Notre vie personnelle a plus de valeur que n’importe quel algorithme, et les relations sociales ont besoin d’espaces de développement qui transcendent largement les schémas limités que toute machine sans âme peut préprogrammer. N’oublions pas que, bien qu’elle soit capable de stocker des millions de données et de répondre à de nombreuses questions en quelques secondes, l’intelligence artificielle reste dotée d’une « mémoire statique » qui n’est en rien comparable à celle des êtres humains. Notre mémoire, en revanche, est créative, dynamique, générative, capable d’unir le passé, le présent et l’avenir dans une recherche vivante et fructueuse de sens, avec toutes les implications éthiques et existentielles que cela comporte (cf. François, Discours à la session du G7 sur l’intelligence artificielle, 14 juin 2024).

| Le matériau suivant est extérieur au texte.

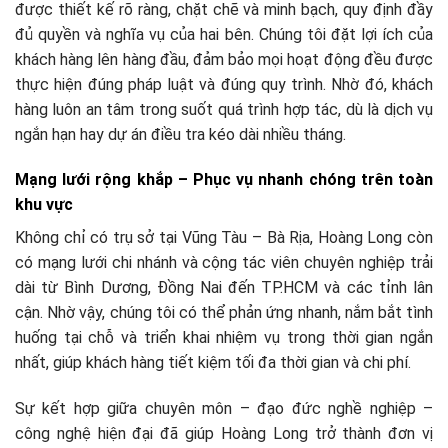
được thiết kế rõ ràng, chặt chẽ và minh bạch, quy định đầy
đủ quyền và nghĩa vụ của hai bên. Chúng tôi đặt lợi ích của
khách hàng lên hàng đầu, đảm bảo mọi hoạt động đều được
thực hiện đúng pháp luật và đúng quy trình. Nhờ đó, khách
hàng luôn an tâm trong suốt quá trình hợp tác, dù là dịch vụ
ngắn hạn hay dự án điều tra kéo dài nhiều tháng.
Mạng lưới rộng khắp – Phục vụ nhanh chóng trên toàn
khu vực
Không chỉ có trụ sở tại Vũng Tàu – Bà Rịa, Hoàng Long còn
có mạng lưới chi nhánh và cộng tác viên chuyên nghiệp trải
dài từ Bình Dương, Đồng Nai đến TP.HCM và các tỉnh lân
cận. Nhờ vậy, chúng tôi có thể phản ứng nhanh, nắm bắt tình
huống tại chỗ và triển khai nhiệm vụ trong thời gian ngắn
nhất, giúp khách hàng tiết kiệm tối đa thời gian và chi phí.
Sự kết hợp giữa chuyên môn – đạo đức nghề nghiệp –
công nghệ hiện đại đã giúp Hoàng Long trở thành đơn vị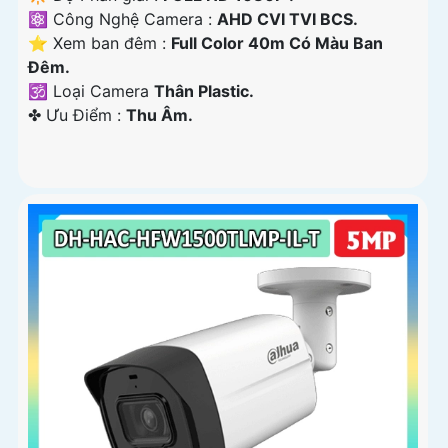
⚛️ Công Nghệ Camera :
AHD CVI TVI BCS.
⭐ Xem ban đêm :
Full Color 40m Có Màu Ban
Ðêm.
🕉️ Loại Camera
Thân Plastic.
️✤ Ưu Điểm :
Thu Âm.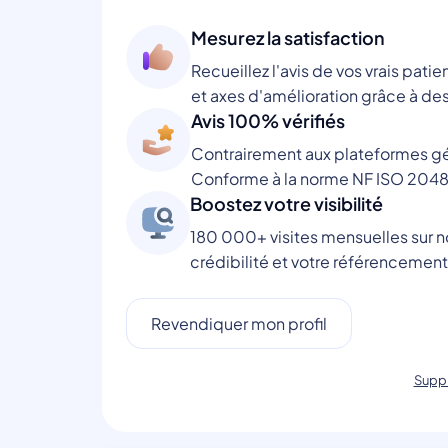
Mesurez la satisfaction
Recueillez l'avis de vos vrais patie
et axes d'amélioration grâce à des
Avis 100% vérifiés
Contrairement aux plateformes gén
Conforme à la norme NF ISO 2048
Boostez votre visibilité
180 000+ visites mensuelles sur no
crédibilité et votre référencement
Revendiquer mon profil
Suppr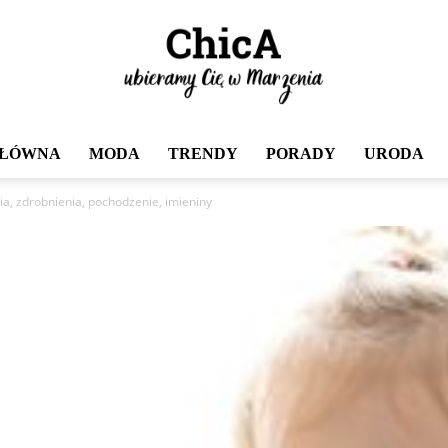
GŁÓWNA
MODA
TRENDY
PORADY
URODA
Chica
ia, zdrobnienia, pochodzenie, imieniny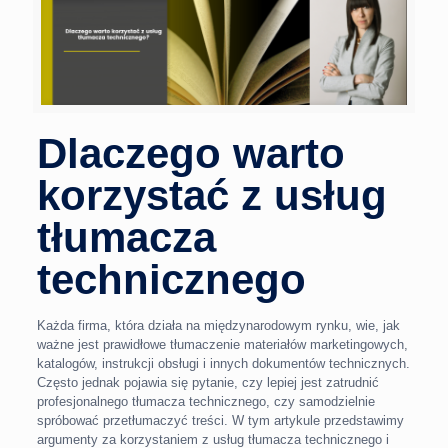
Dlaczego warto
korzystać z usług
tłumacza
technicznego
Każda firma, która działa na międzynarodowym rynku, wie, jak
ważne jest prawidłowe tłumaczenie materiałów marketingowych,
katalogów, instrukcji obsługi i innych dokumentów technicznych.
Często jednak pojawia się pytanie, czy lepiej jest zatrudnić
profesjonalnego tłumacza technicznego, czy samodzielnie
spróbować przetłumaczyć treści. W tym artykule przedstawimy
argumenty za korzystaniem z usług tłumacza technicznego i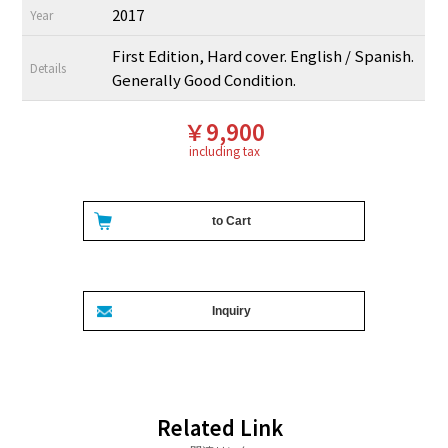
2017
Year
First Edition, Hard cover. English / Spanish.
Details
Generally Good Condition.
￥9,900
including tax
Related Link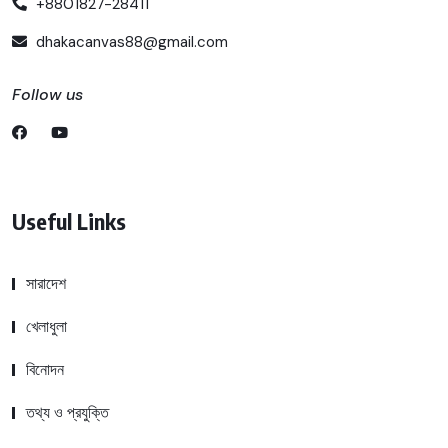
+8801827-28411
dhakacanvas88@gmail.com
Follow us
Useful Links
সারাদেশ
খেলাধুলা
বিনোদন
তথ্য ও প্রযুক্তি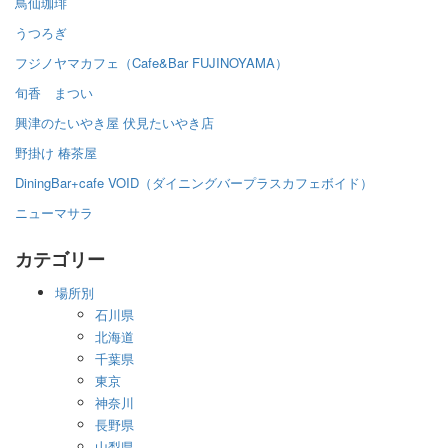
鳥仙珈琲
うつろぎ
フジノヤマカフェ（Cafe&Bar FUJINOYAMA）
旬香 まつい
興津のたいやき屋 伏見たいやき店
野掛け 椿茶屋
DiningBar+cafe VOID（ダイニングバープラスカフェボイド）
ニューマサラ
カテゴリー
場所別
石川県
北海道
千葉県
東京
神奈川
長野県
山梨県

La politique ne peut ignorer un défi d’une telle ampleur. Au contraire, elle est appelée à répondre à de nombreux citoyens qui, à juste titre, considèrent à la fois avec confiance et inquiétude les questions soulevées par cette nouvelle culture numérique.
Au cours du Jubilé de l’an 2000, saint Jean-Paul II a désigné saint Thomas More comme un témoin à vénérer pour les dirigeants politiques et un intercesseur sous la protection duquel placer leur travail. Sir Thomas More était un homme fidèle à ses responsabilités civiques, un parfait serviteur de l’État précisément en raison de sa foi, qui l’a conduit à considérer la politique non pas comme une profession, mais comme une mission pour la diffusion de la vérité et du bien. Il « a mis son activité publique au service de la personne, en particulier des faibles et des pauvres ; il a géré les conflits sociaux avec un sens aigu de la justice ; il a protégé la famille et l’a défendue avec un engagement acharné ; et il a promu l’éducation intégrale des jeunes » (Lettre apostolique E Sancti Thomae Mori, 31 octobre 2000, 4). Le courage dont il a fait preuve en étant prêt à sacrifier sa vie plutôt que de trahir la vérité fait de lui, pour nous aussi aujourd’hui, un martyr de la liberté et de la primauté de la conscience. Que son exemple soit une source d’inspiration et de conduite pour chacun d’entre vous !
Mesdames et Messieurs, je vous remercie de votre visite. Je vous adresse mes meilleurs vœux pour votre travail et j’invoque sur vous et vos proches les abondantes bénédictions de Dieu.
Merci à vous tous. Que Dieu vous bénisse, vous et votre travail. Merci.